The easiest way is using libraries like TensorFlow or PyTorch, but coding one from scratch helps you understand how backpropagation, weights, and gradients actually work.

Do I need advanced math to build a neural network?

Basic linear algebra and calculus concepts are enough to start. Libraries handle most mathematical complexity in real-world applications.

Is Python required to code neural networks?

Python is the most common language due to its ecosystem, but neural networks can also be implemented in C++, Java, and JavaScript.

What is the difference between machine learning and neural networks?

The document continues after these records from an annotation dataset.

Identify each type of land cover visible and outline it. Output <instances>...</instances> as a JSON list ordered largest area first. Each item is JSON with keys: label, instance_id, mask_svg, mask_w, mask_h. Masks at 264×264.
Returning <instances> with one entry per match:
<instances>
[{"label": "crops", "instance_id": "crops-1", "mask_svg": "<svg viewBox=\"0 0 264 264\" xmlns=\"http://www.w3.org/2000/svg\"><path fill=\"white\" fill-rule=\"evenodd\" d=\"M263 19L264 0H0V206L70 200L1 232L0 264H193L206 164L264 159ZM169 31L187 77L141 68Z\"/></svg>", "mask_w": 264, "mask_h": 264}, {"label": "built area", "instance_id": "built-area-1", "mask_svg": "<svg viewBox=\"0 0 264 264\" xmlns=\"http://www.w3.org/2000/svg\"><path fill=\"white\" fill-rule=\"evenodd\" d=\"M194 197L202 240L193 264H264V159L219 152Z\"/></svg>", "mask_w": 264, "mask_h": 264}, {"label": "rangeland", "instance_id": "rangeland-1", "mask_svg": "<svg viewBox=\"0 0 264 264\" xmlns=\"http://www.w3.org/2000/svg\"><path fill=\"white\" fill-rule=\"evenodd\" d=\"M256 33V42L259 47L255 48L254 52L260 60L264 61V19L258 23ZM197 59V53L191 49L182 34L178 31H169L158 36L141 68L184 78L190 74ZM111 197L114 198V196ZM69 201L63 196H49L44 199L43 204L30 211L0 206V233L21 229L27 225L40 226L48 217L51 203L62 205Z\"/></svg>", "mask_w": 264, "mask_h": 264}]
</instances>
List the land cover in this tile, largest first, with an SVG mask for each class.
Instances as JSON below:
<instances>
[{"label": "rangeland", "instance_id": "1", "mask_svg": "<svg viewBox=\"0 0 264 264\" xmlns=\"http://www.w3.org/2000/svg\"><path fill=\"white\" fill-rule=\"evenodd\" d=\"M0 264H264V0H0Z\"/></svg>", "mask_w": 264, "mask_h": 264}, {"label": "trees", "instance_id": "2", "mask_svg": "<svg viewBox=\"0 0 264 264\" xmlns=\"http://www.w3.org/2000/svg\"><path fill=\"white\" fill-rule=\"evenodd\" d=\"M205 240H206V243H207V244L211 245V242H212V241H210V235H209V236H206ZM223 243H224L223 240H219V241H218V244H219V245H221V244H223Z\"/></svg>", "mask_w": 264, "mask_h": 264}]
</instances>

Neural networks are a subset of machine learning models designed to learn complex non-linear patterns.

When should I use TensorFlow or PyTorch instead of scratch code?

Use scratch implementations for learning. Use TensorFlow or PyTorch for production systems, scalability, and performance.

Can neural networks be used in backend applications?

Yes. Neural networks are commonly integrated into APIs, microservices, and data pipelines.

Is neural network coding relevant for software engineers?

Absolutely. Understanding neural networks improves problem-solving skills, system design, and AI integration capabilities.